Thank you I feel valid in my thoughts but some how still feel guilty. We want the best for both of them but I also don’t want her to have unrealistic expectations of REAL adult life. My husband and I struggled as teen parents living on our own and raising our children while furthering education. It wasn’t fun it was a struggle but we managed to succeed.

That required a strict budget, both of us working, no new phones, no cable tv, using local churches that offered food bundles for cheap to supplement our groceries and also sharing one vehicle between the two of us while working opposite schedules seeing as we didn’t have help with child care. I don’t want her struggle like that but part of me wonders if I’m doing a disservice to her by not letting her struggle.

Mizz3llie wrote:

NTA and it's definitely time to have her start contributing to her and her child's expenses. She obviously doesn't understand financial responsibility because she hasn't had to keep herself afloat. Start charging rent and percentages of her lawyer fees and other bills. If she doesn't like it, they can move out and she can support her own child, for the full cost of living.

OP responded:

I would love to do this however with her full time school schedule it is pretty much impossible that she would be able to afford to support them. She does work as much as she can but this barely covers her car payment which is the one bill she does pay as well as her gas we will help her out here and there with gas but not anything consistent.

chaosrulz0310 wrote:

NTA your grown daughter who has a child has money to go on vacation, but not pay for her own life? She needs to be a grown up and pay her own way. Including helping with household bills. Stop enabling her to act like an irresponsible child. You have cut your hours to help her placing further financial burdens on your household and your younger kids.
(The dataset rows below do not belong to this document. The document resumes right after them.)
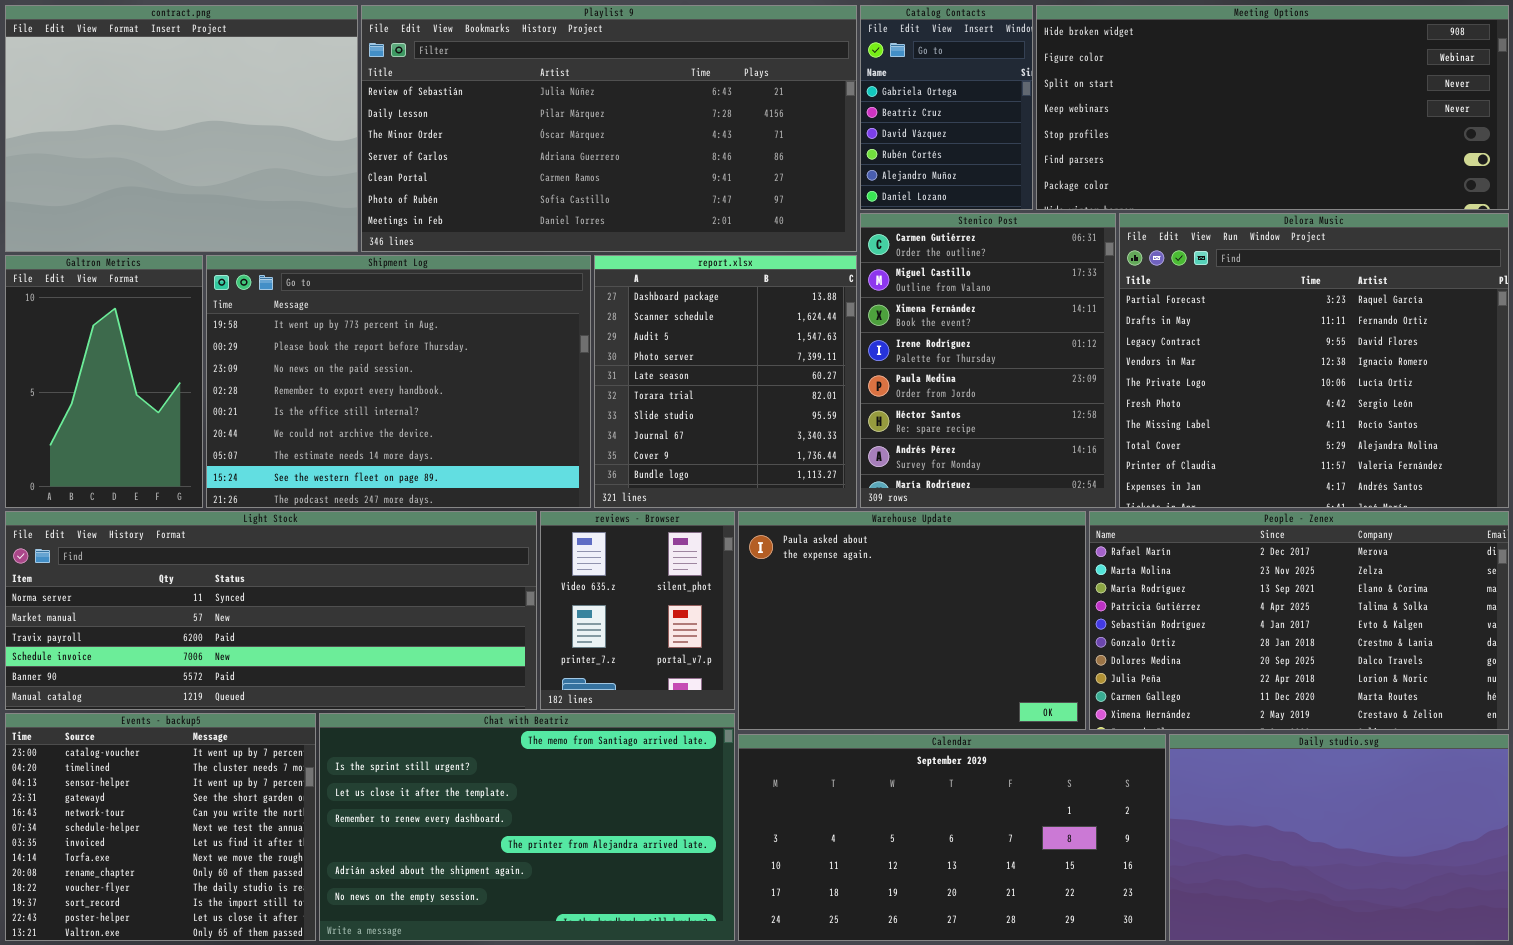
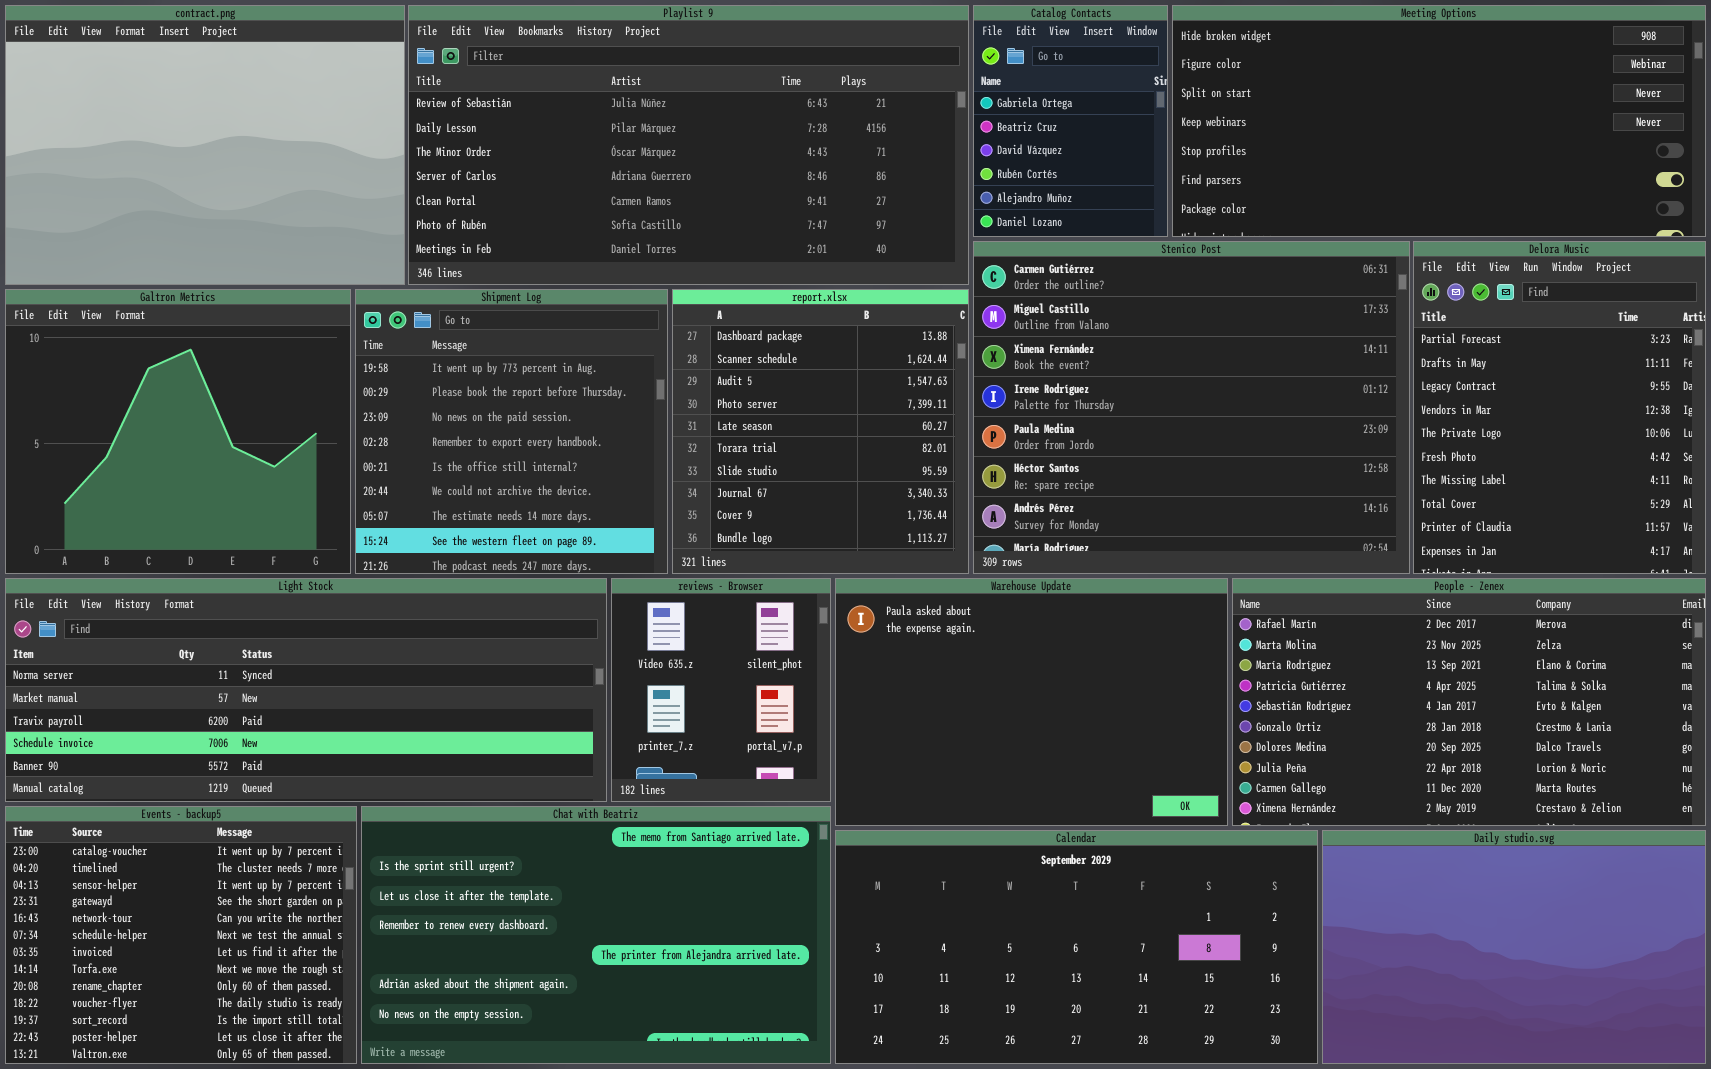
Stenico Post: [860,213,1116,508] -> [973,241,1410,574], resized
Delora Music: [1119,213,1509,508] -> [1413,241,1706,574], resized
Galtron Metrics: [5,255,203,508] -> [5,289,351,574], resized
Shipment Log: [206,255,591,508] -> [355,289,668,574], resized

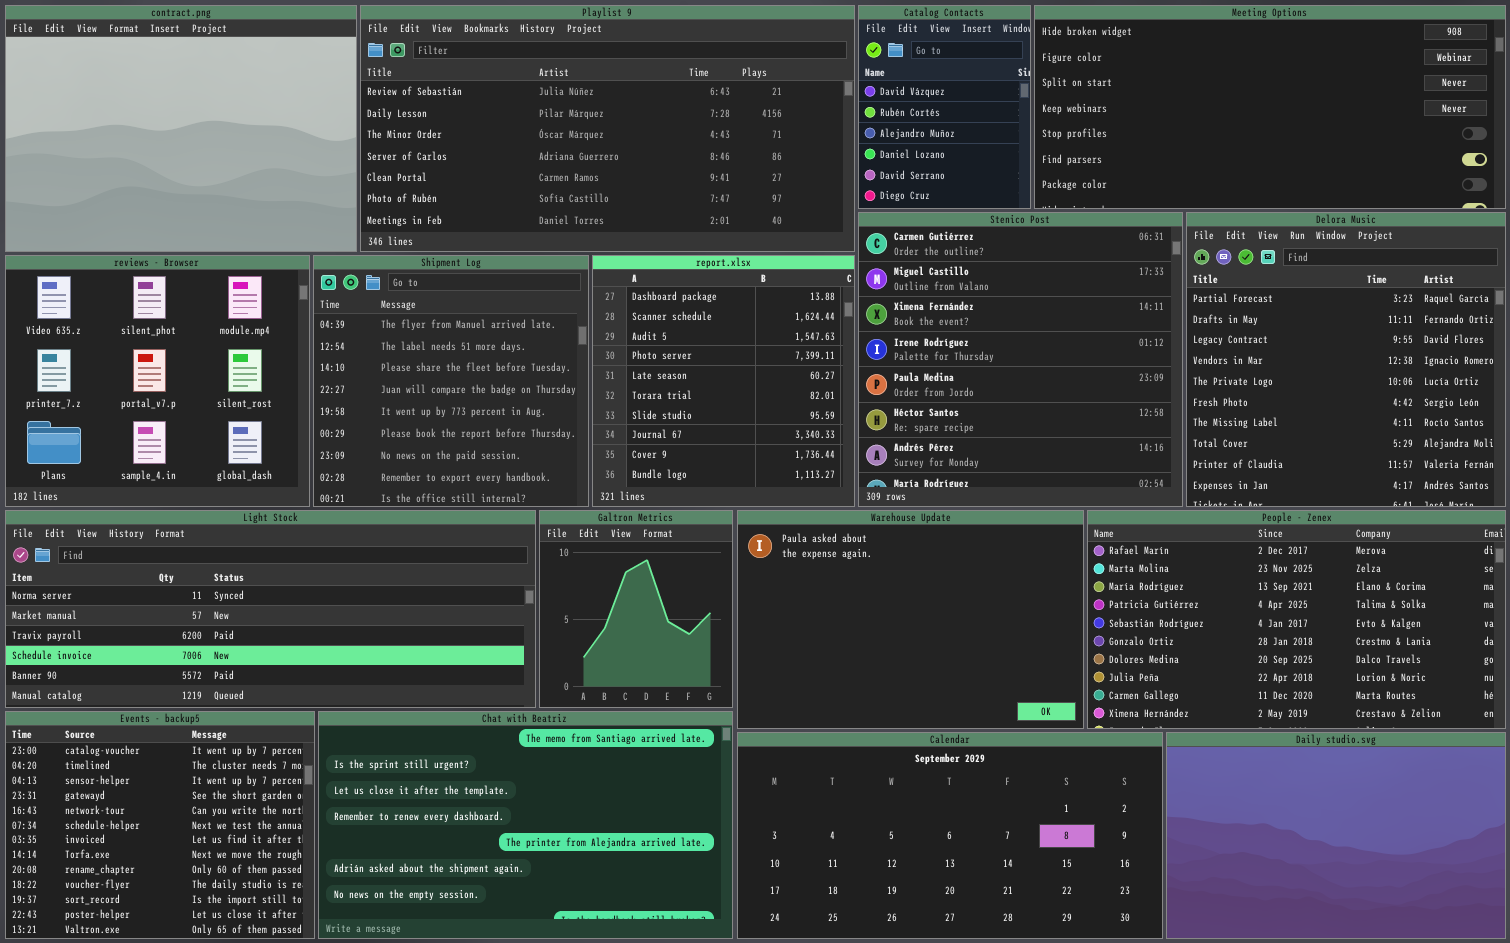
Catalog Contacts: [973,5,1168,237] -> [858,5,1031,209], scrolled down 2 rows
Stenico Post: [973,241,1410,574] -> [858,212,1183,507], resized
Delora Music: [1413,241,1706,574] -> [1186,212,1506,507], resized
Galtron Metrics: [5,289,351,574] -> [539,510,733,708], moved, resized
Shipment Log: [355,289,668,574] -> [313,255,589,507], scrolled up 4 rows
reviews - Browser: [611,578,831,802] -> [5,255,310,507], moved, resized

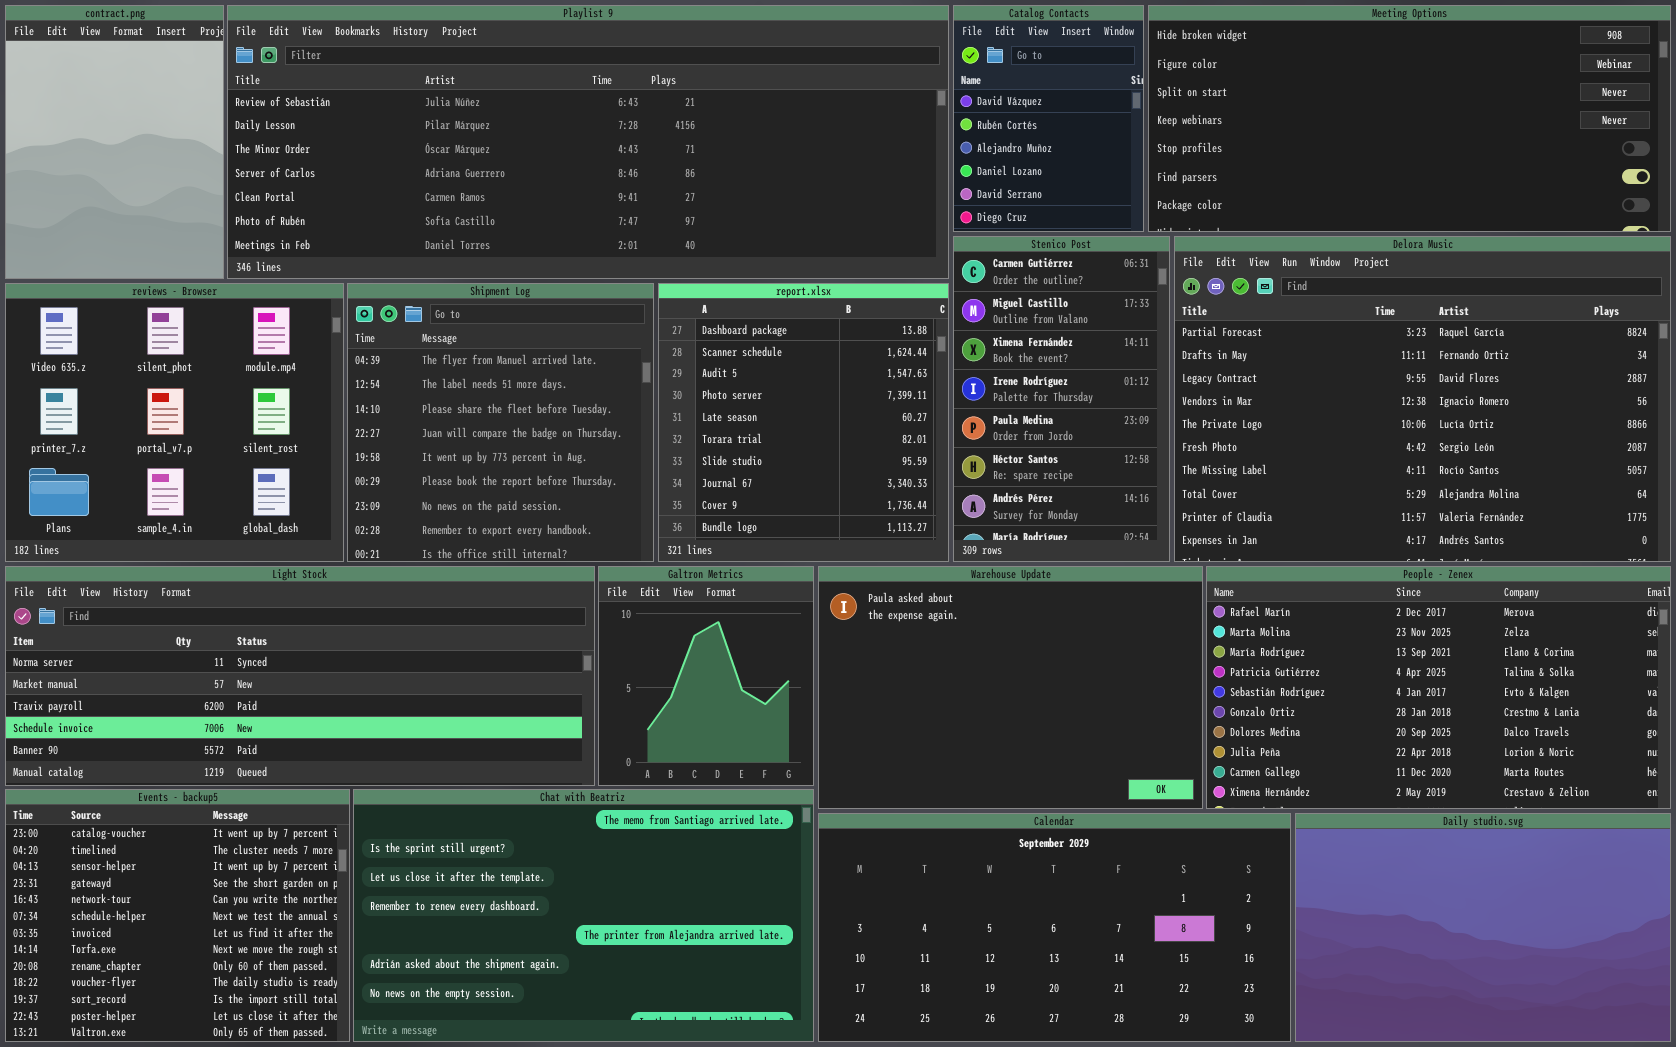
contract.png: [5,5,357,252] -> [5,5,224,279], resized
Playlist 9: [360,5,855,252] -> [227,5,949,279], resized
Stenico Post: [858,212,1183,507] -> [953,236,1170,562], resized
Delora Music: [1186,212,1506,507] -> [1174,236,1671,562], resized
My parents would help me in a heartbeat but I would never be so selfish and self centered to allow them to financially support me while I went out and spent my money to have fun. If she has money to go to Alaska (which you should have vetoed the first time) why isn’t she paying for her own lawyer as obviously she has disposable income.

Vegetable-Cow245 wrote:

NAH I feel like this is a situation you need work through. Take a neutral moment and sit your daughter down for a serious conversation. You rearranged your entire life and tightened the family budget in order to support your daughter and your grandson. You have every right to be upset that your daughter spends money on trips she can only afford because she doesn’t have any other expenses.

Herein also lies the issue: she is well taken care of and therefore hasn’t learned to budget. She wants to live it up, travel and have a good time with friends and her son. That’s natural and very understandable. But she also needs to realize that she is responsible for her son and staying afloat. Maybe charge her a little percentage for rent and utilities, her car payment and/or insurance.

On top, maybe she could be responsible for 1 meal a week, including grocery shopping for said meal. I don’t think she means to be disrespectful. It’s just time to end the all inclusive stay at the parent hotel and make her contribute in a way that doesn’t break her, but lets her develop important life skills.